2. The Science Behind Modern Kitchen Lighting – Commercial Restaurant Kitchen Lighting Design for 2020
When you walk into a classy restaurant, the lighting is always perfect. It sets the mood. It shows off the food. It gives just enough light to see people to and from their tables.
Restaurant owners put a lot of time and attention into the customer areas of their restaurant. And for good reason. The customer brings the money.
But when you walk through those black swinging doors at the back of the restaurant you’ll see a different story.
Lighting conditions in most restaurant kitchens are obviously designed to just meet minimum food code standards.
But there is so much more to modern kitchen lighting than a government code. And there is an actual science behind keeping your employees alert, happy, and safe in their native environment.
If you design your modern kitchen lighting with this in mind, your restaurant or food service business will run ten times more smoothly. And happy and alert employees mean better service for your customers.
Color Rendering Index
Food prep, especially in higher end restaurants is an art. The color is extremely important because the presentation is extremely important.
If you’re not serving slop to your customers, you want the best lighting for your chefs and workers as they design each plate of food. If they can’t identify the colors in the food correctly, they won’t output a finished product.
This is where the Color Rendering Index or CRI comes in.
The kind of light shed on food changes its color. And the CRI is a measurement of the light’s ability to show an object’s colors naturally or realistically. This is in reference to a source like daylight.
The CRI of your modern kitchen lighting is important. Most fluorescent lamps have a CRI of 62 out of 100.
But the better the CRI value, the more realistic food colors will appear to your workers.
There is more to food prep safety and sanitation than just light intensity. You need to minimize glare and increase contrast in the environment.
Your workers need to quickly identify objects in their workspace. And the brightness of their immediate workspace compared to the objects in that workspace is important.
So, using directional and accent lighting to reduce glare and increase contrast is always a good idea in modern kitchen lighting.
This is the intensity per square area of light from a source or surface reflection. Therefore, you need to take into consideration the reflective surfaces in your kitchen.
If glare from overhead lights is causing glare off of reflective surfaces, you might need to add other lighting and reduce overhead lighting to reduce glare.
3. The Goals Of Modern Kitchen Lighting – Commercial Restaurant Kitchen Lighting Design for 2020
When considering how to design modern kitchen lighting in your commercial or restaurant kitchen, you need to set out some goals beforehand.
Of course, the first goal should be safety. You might think it’s “follow food code,” but that will be incorporated into your goal of safety.
Safety doesn’t always mean physical safety.
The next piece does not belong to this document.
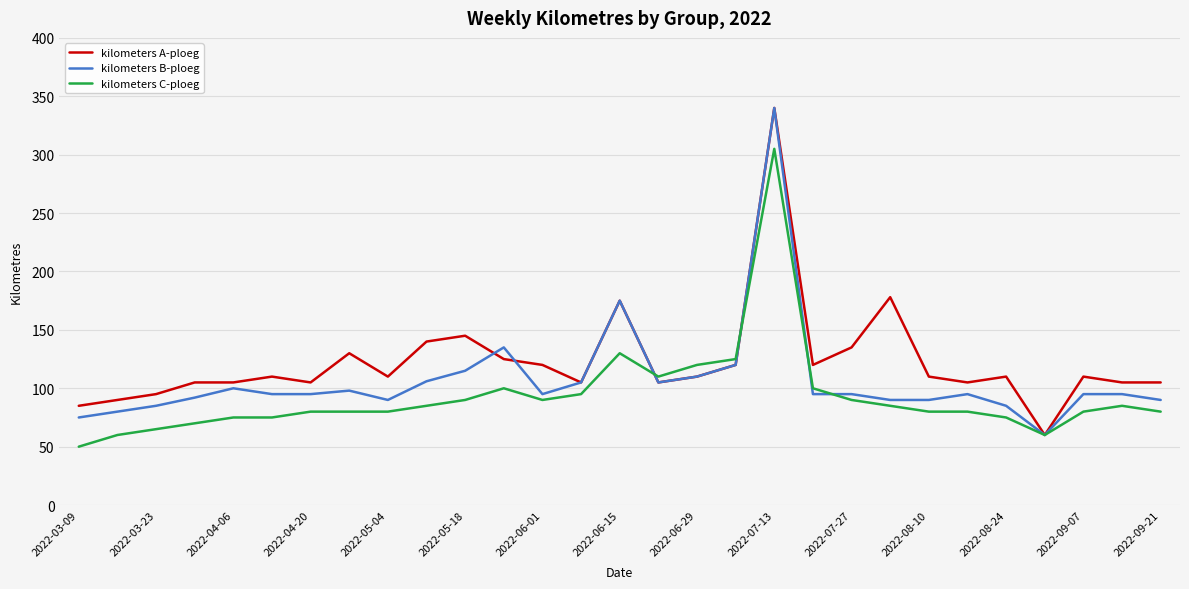

True or false: kilometers C-ploeg and kilometers B-ploeg intersect in this chart.

True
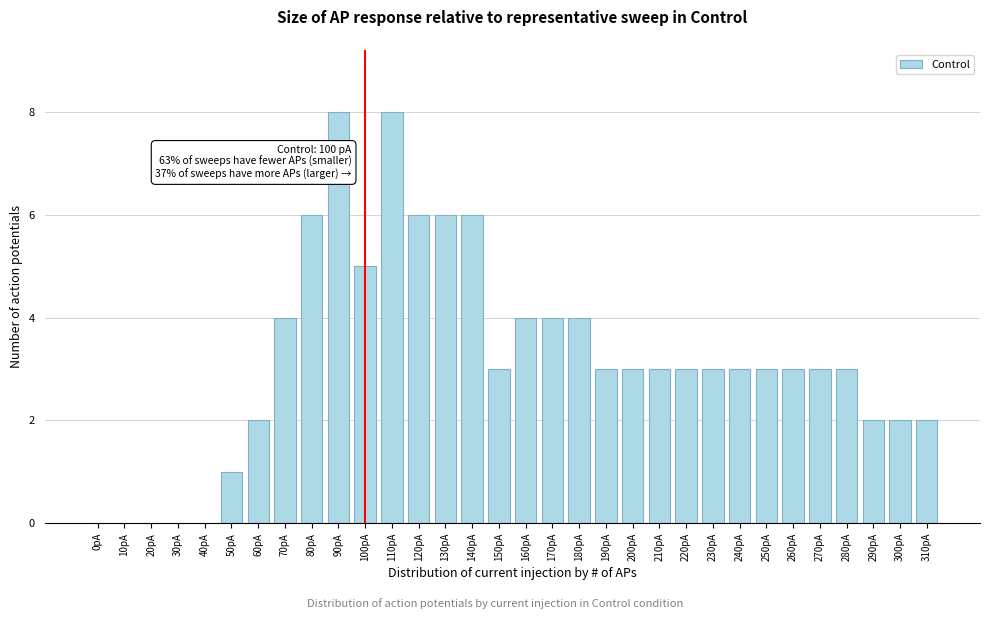

What is the greatest value displayed?

8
When your employees are comfortable in their environment, they will feel safe and act safely.
Your second goal, which ties into safety, is optimized visibility. The distribution of light sources is important in this category as well as the intensity.
You want to increase CRI, decrease glare, and increase contrast.
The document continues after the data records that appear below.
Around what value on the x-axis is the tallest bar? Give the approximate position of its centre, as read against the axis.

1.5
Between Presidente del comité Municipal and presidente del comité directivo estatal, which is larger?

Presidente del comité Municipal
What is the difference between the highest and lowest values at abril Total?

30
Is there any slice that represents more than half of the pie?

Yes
You also want to light people’s way through the kitchen. This includes the ingress and egress between kitchen and restaurant. Well designed modern kitchen lighting allows your employee’s eyes to adjust quickly to both environments.
The last goal should be to minimize operating costs.
LED lights are becoming increasingly popular in all areas of lighting. These lights can save your business 75% of kitchen energy costs.